Олег Айрашин - Миллион долларов до конца света
– Александр Павлович, вынужден прервать твой отпуск.
– Но ты обещал…
– Ничего не поделаешь. Ядерная авария в Железногорске, есть облучённые. Тебя включили в комиссию.
М-да, человек предполагает, а начальство располагает. Сумка-то собрана, но как быть с командой? Во, блин. Вместо Запада – на Восток. Как же они без меня?
– А когда вылетать? Я ведь сейчас в Обнинске.
– Знаю. Твой рейс из Домодедово через два часа.
– Петрович, как же я успею?
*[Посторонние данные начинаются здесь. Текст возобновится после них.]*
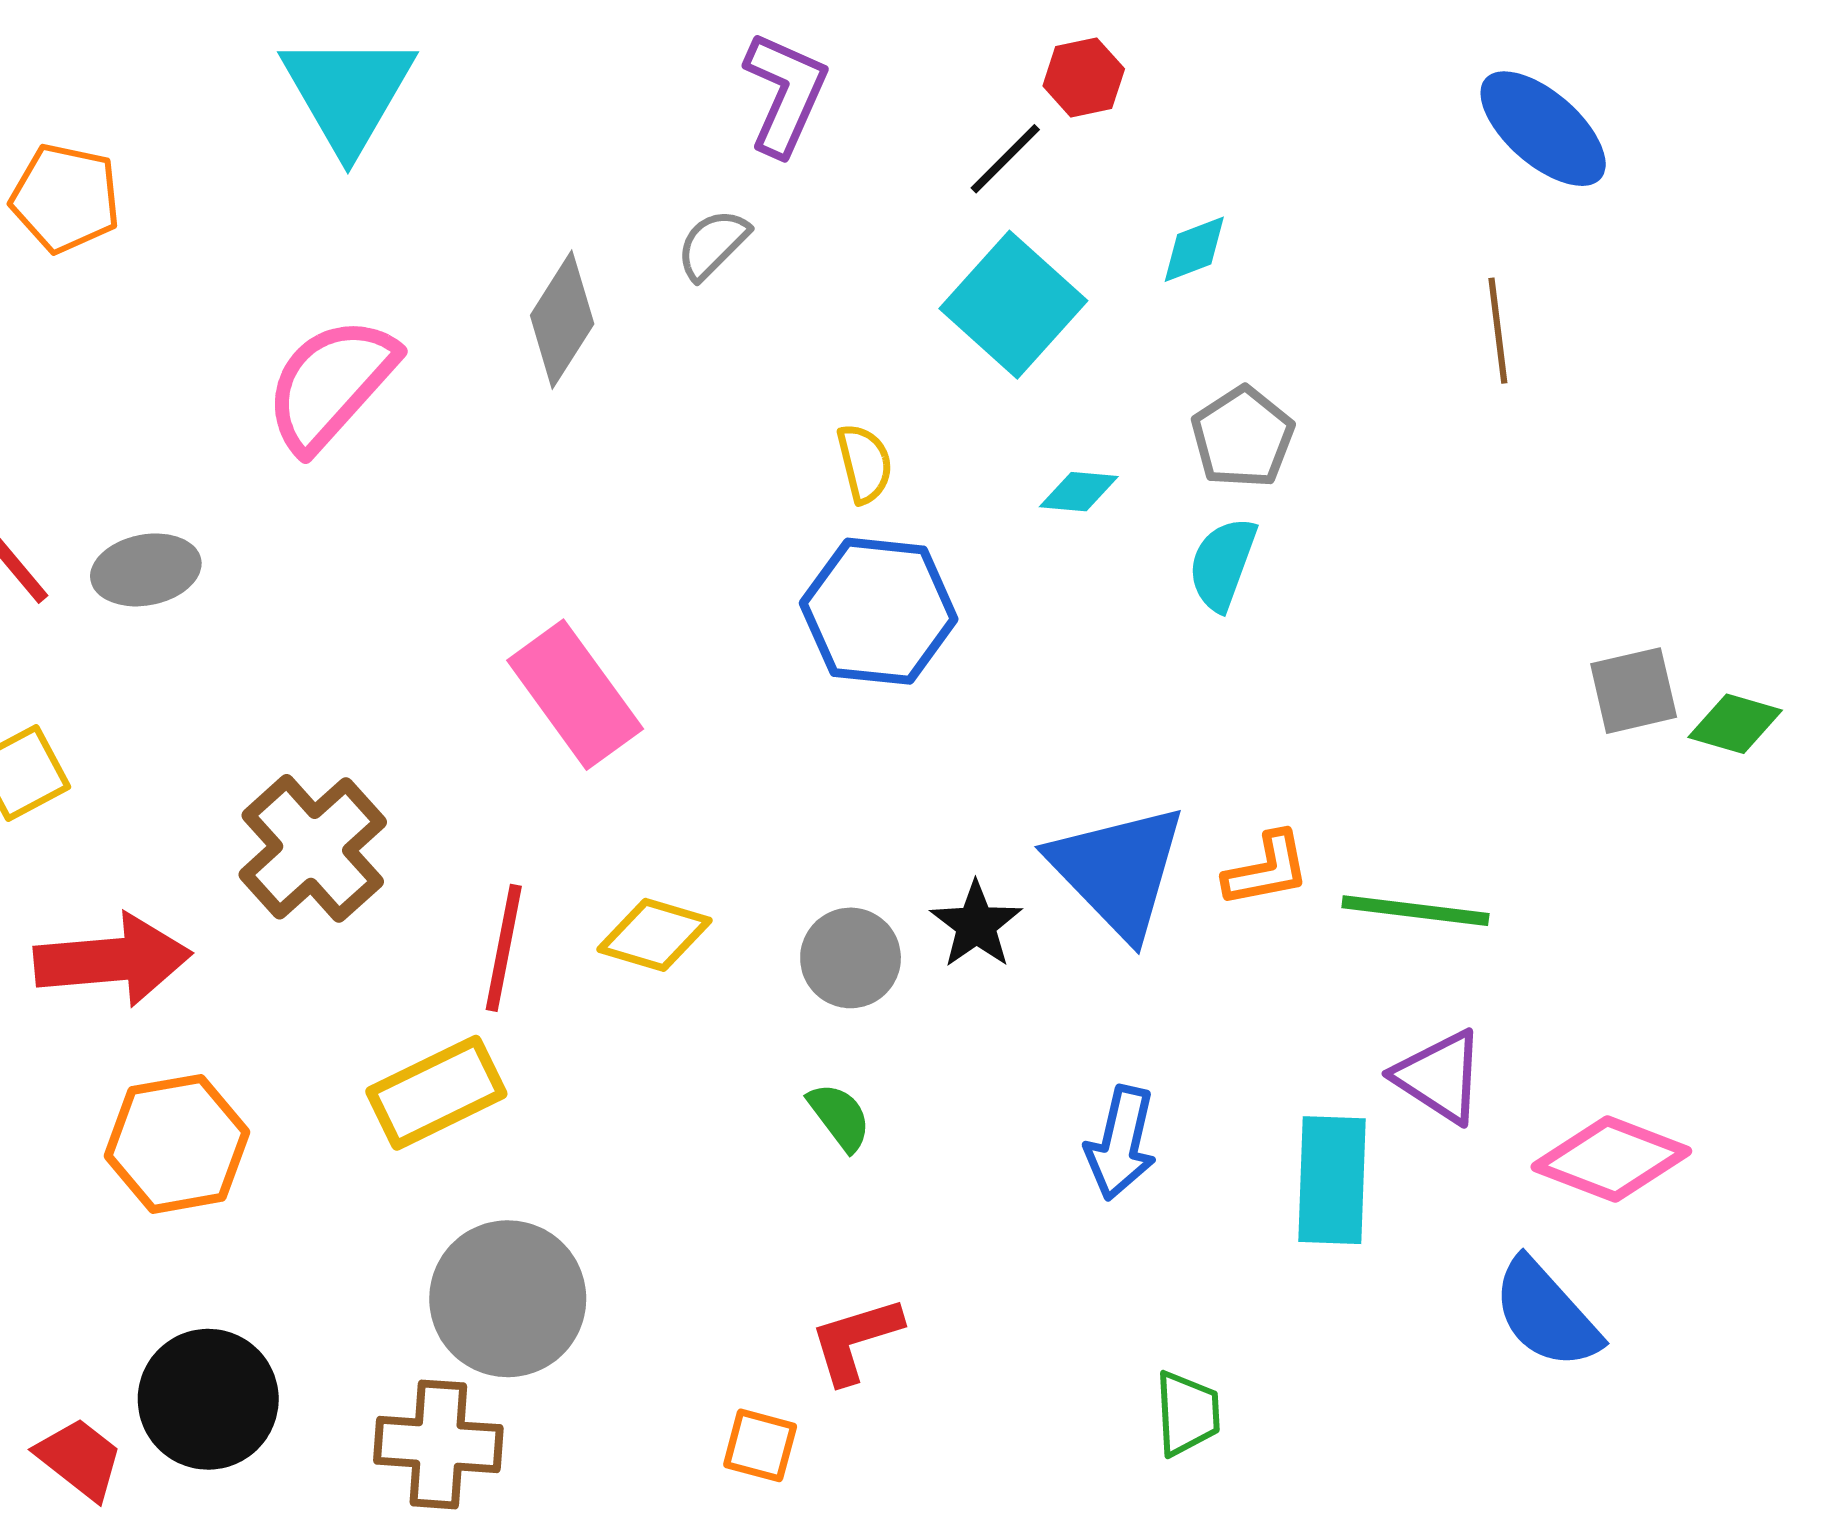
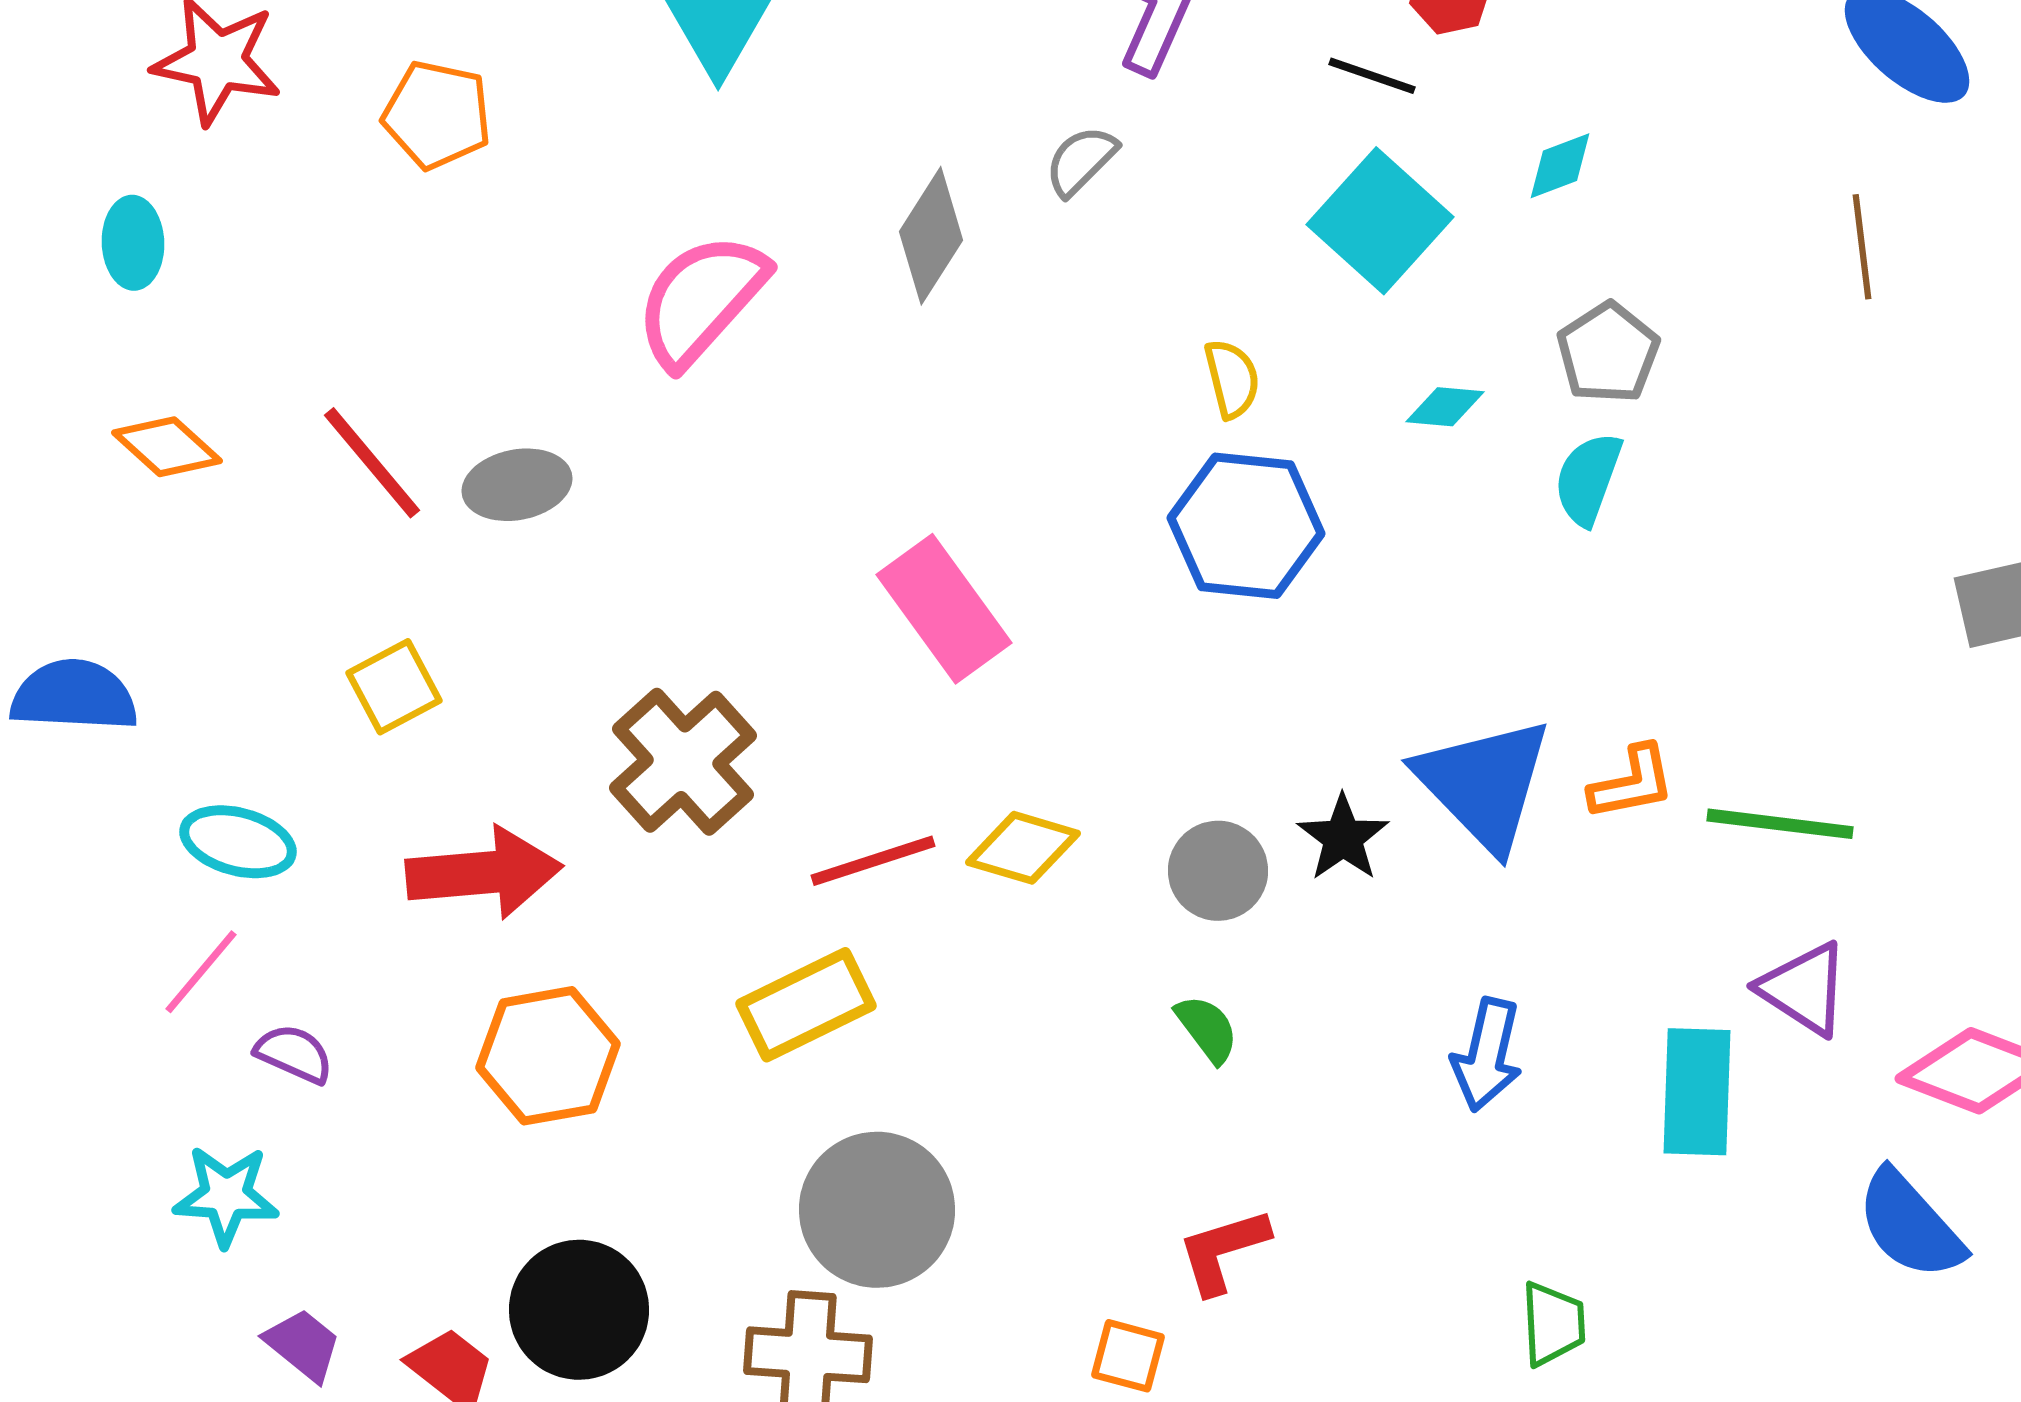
black line: (1005, 159) -> (1372, 76), turned 64
red line: (504, 948) -> (873, 861), turned 61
У нас ночь, ни электричек, ни…
– Внизу мотоцикл.
– У меня даже прав нет.
– Там водитель, ты в окно выгляни.
И правда, на обочине взрёвывал «Харлей». Голова закружилась, бросило в холодный пот; подожди, какая командировка на пенсии? – и я проснулся.
За стеной яро храпел Мишаня.
Партия 2
Американская симфония
До вспышки – год
Часть 1
Русские идут
Аллегро
Он мне дал прочесть брошюру – как наказ,
Чтоб не вздумал жить там сдуру как у нас.
Владимир Высоцкий. Инструкция перед поездкой за рубеж, или Полчаса в месткомеГлава 12
Над землёй
Театр начинается с вешалки, а заграница – с «Шереметьево».
Я на взводе, словно командир перед атакой. Вдруг с паспортом либо визой у кого-то проблемы? Или в багаже неположенное? А в Мишане вообще не уверен. Кстати, где он?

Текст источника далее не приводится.